Collected data entries:
++++++

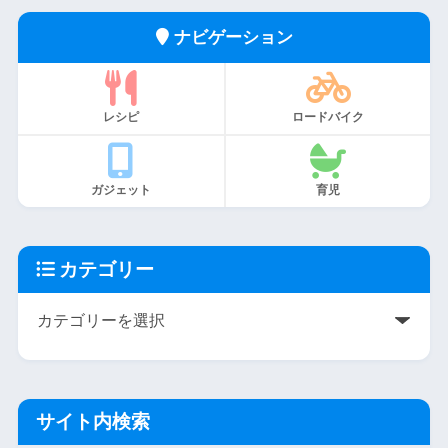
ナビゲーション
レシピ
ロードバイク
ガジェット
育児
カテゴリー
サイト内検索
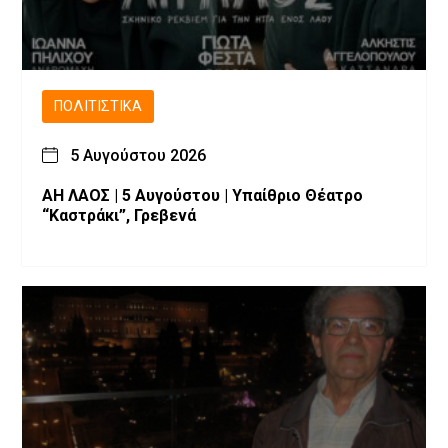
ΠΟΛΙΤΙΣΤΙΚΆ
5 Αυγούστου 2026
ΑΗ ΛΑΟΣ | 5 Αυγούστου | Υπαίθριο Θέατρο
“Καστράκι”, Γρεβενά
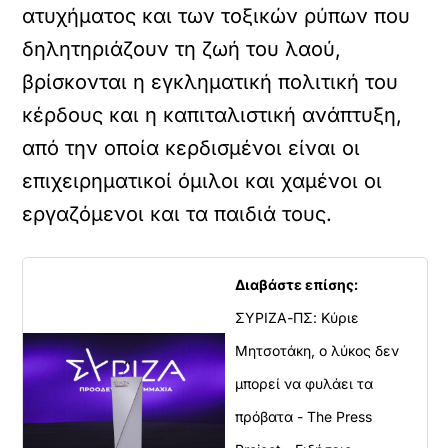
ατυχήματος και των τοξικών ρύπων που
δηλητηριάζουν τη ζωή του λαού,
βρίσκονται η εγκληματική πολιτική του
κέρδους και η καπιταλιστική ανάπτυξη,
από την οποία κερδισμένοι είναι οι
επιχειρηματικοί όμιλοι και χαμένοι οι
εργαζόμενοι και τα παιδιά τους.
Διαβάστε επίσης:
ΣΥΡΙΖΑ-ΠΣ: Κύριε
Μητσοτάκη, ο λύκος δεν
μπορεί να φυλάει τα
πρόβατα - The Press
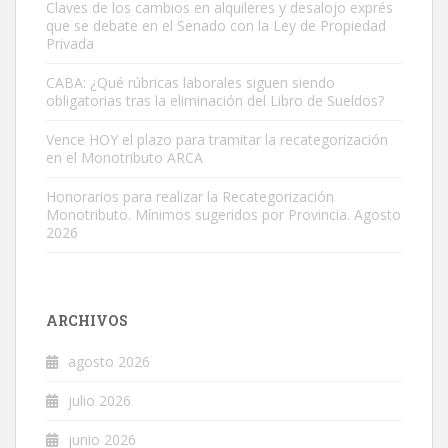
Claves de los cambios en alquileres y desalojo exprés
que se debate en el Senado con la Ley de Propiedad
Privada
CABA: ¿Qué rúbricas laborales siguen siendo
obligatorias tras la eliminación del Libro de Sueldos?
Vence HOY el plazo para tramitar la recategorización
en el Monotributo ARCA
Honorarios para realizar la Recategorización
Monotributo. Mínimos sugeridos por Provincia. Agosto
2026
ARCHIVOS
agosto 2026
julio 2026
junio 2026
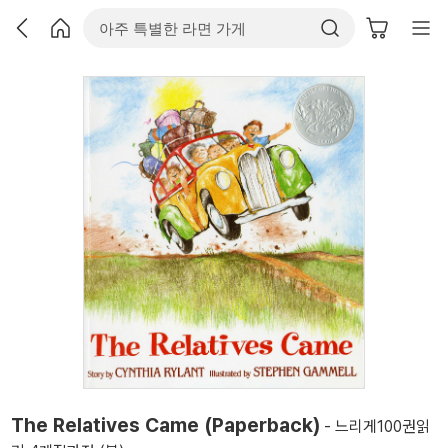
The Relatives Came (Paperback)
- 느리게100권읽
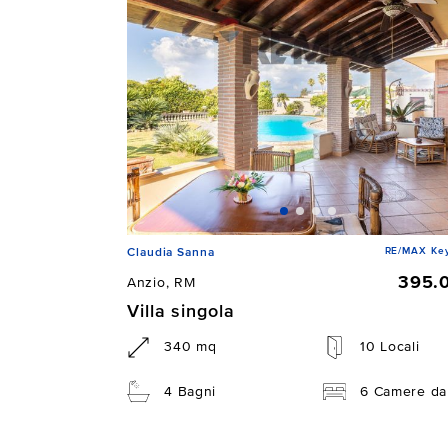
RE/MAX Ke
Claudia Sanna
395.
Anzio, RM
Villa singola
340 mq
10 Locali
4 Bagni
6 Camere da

++++++

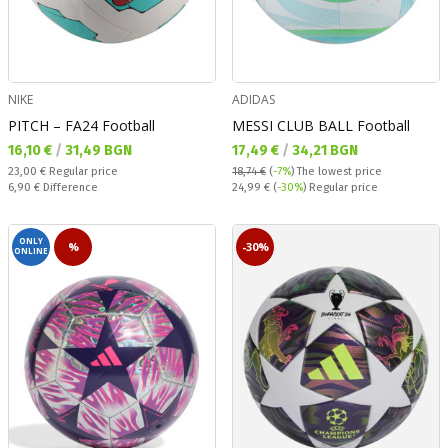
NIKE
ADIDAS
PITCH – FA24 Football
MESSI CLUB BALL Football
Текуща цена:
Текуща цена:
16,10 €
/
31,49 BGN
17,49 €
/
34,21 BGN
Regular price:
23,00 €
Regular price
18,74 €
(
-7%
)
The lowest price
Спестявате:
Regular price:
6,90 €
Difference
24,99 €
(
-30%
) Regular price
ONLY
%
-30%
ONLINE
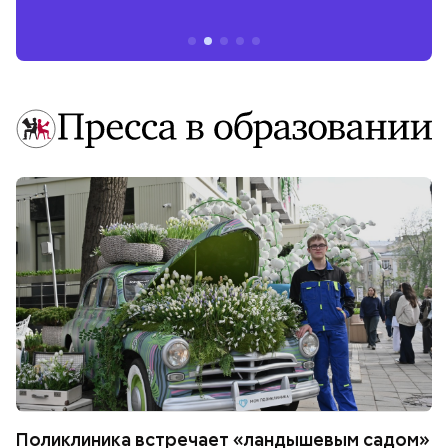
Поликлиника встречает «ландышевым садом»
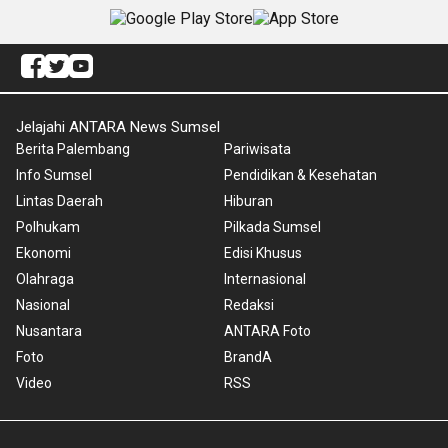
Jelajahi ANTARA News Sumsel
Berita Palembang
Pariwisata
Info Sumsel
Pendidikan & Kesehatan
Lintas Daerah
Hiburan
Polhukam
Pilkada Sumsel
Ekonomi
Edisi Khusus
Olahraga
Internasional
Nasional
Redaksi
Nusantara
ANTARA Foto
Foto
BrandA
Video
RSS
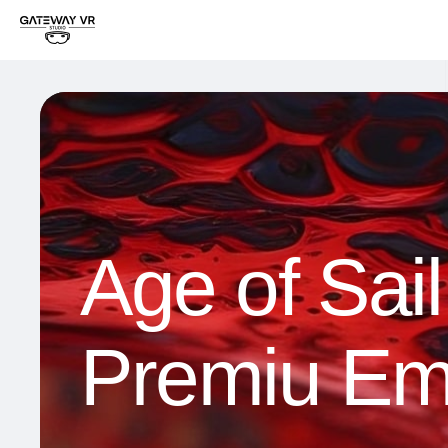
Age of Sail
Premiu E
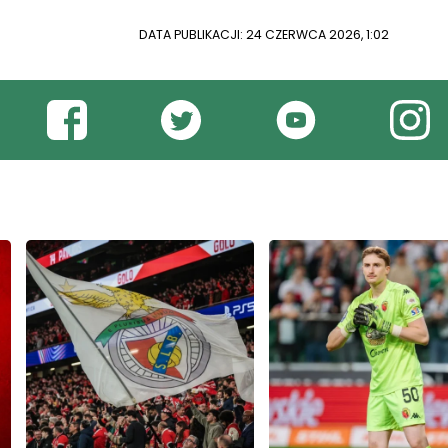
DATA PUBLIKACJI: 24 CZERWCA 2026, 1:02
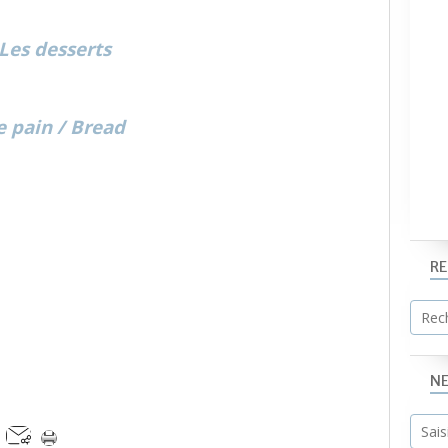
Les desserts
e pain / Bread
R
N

++++++

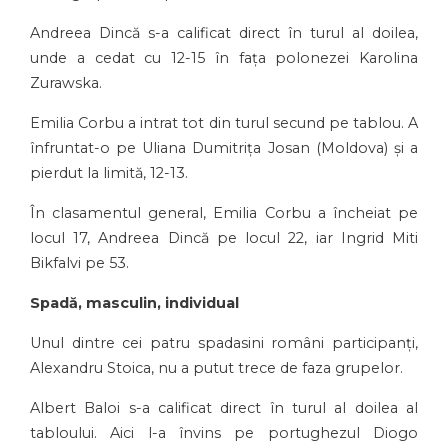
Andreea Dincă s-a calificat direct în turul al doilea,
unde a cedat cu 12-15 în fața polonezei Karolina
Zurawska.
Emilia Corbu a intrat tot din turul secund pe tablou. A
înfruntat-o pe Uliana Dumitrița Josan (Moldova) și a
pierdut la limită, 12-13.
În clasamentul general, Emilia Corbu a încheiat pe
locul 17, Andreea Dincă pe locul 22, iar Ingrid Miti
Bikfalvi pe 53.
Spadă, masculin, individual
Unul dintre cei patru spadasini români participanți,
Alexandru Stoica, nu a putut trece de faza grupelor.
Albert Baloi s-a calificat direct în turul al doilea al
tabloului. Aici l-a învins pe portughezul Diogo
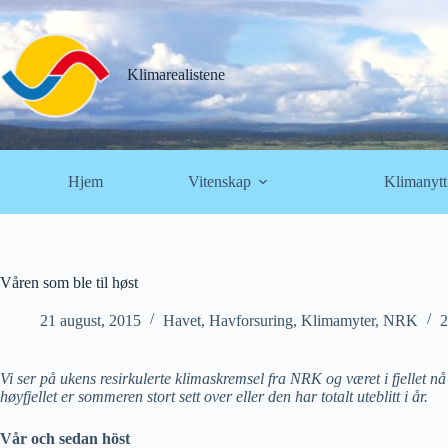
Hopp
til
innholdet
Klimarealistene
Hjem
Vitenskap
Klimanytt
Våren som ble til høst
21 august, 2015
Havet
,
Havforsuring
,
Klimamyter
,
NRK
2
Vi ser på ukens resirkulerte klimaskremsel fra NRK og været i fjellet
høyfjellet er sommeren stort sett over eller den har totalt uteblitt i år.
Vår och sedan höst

++++++

Work required: Begin at the line in the entries above that has "από την οποία κερδισμένοι είναι οι", stop after the line that has "6 Camere da", and output exactly those lines without pictures.

Expected answer:
από την οποία κερδισμένοι είναι οι
επιχειρηματικοί όμιλοι και χαμένοι οι
εργαζόμενοι και τα παιδιά τους.
Διαβάστε επίσης:
ΣΥΡΙΖΑ-ΠΣ: Κύριε
Μητσοτάκη, ο λύκος δεν
μπορεί να φυλάει τα
πρόβατα - The Press
Claves de los cambios en alquileres y desalojo exprés
que se debate en el Senado con la Ley de Propiedad
Privada
CABA: ¿Qué rúbricas laborales siguen siendo
obligatorias tras la eliminación del Libro de Sueldos?
Vence HOY el plazo para tramitar la recategorización
en el Monotributo ARCA
Honorarios para realizar la Recategorización
Monotributo. Mínimos sugeridos por Provincia. Agosto
2026
ARCHIVOS
agosto 2026
julio 2026
junio 2026
The Relatives Came (Paperback)
- 느리게100권읽
RE/MAX Ke
Claudia Sanna
395.
Anzio, RM
Villa singola
340 mq
10 Locali
4 Bagni
6 Camere da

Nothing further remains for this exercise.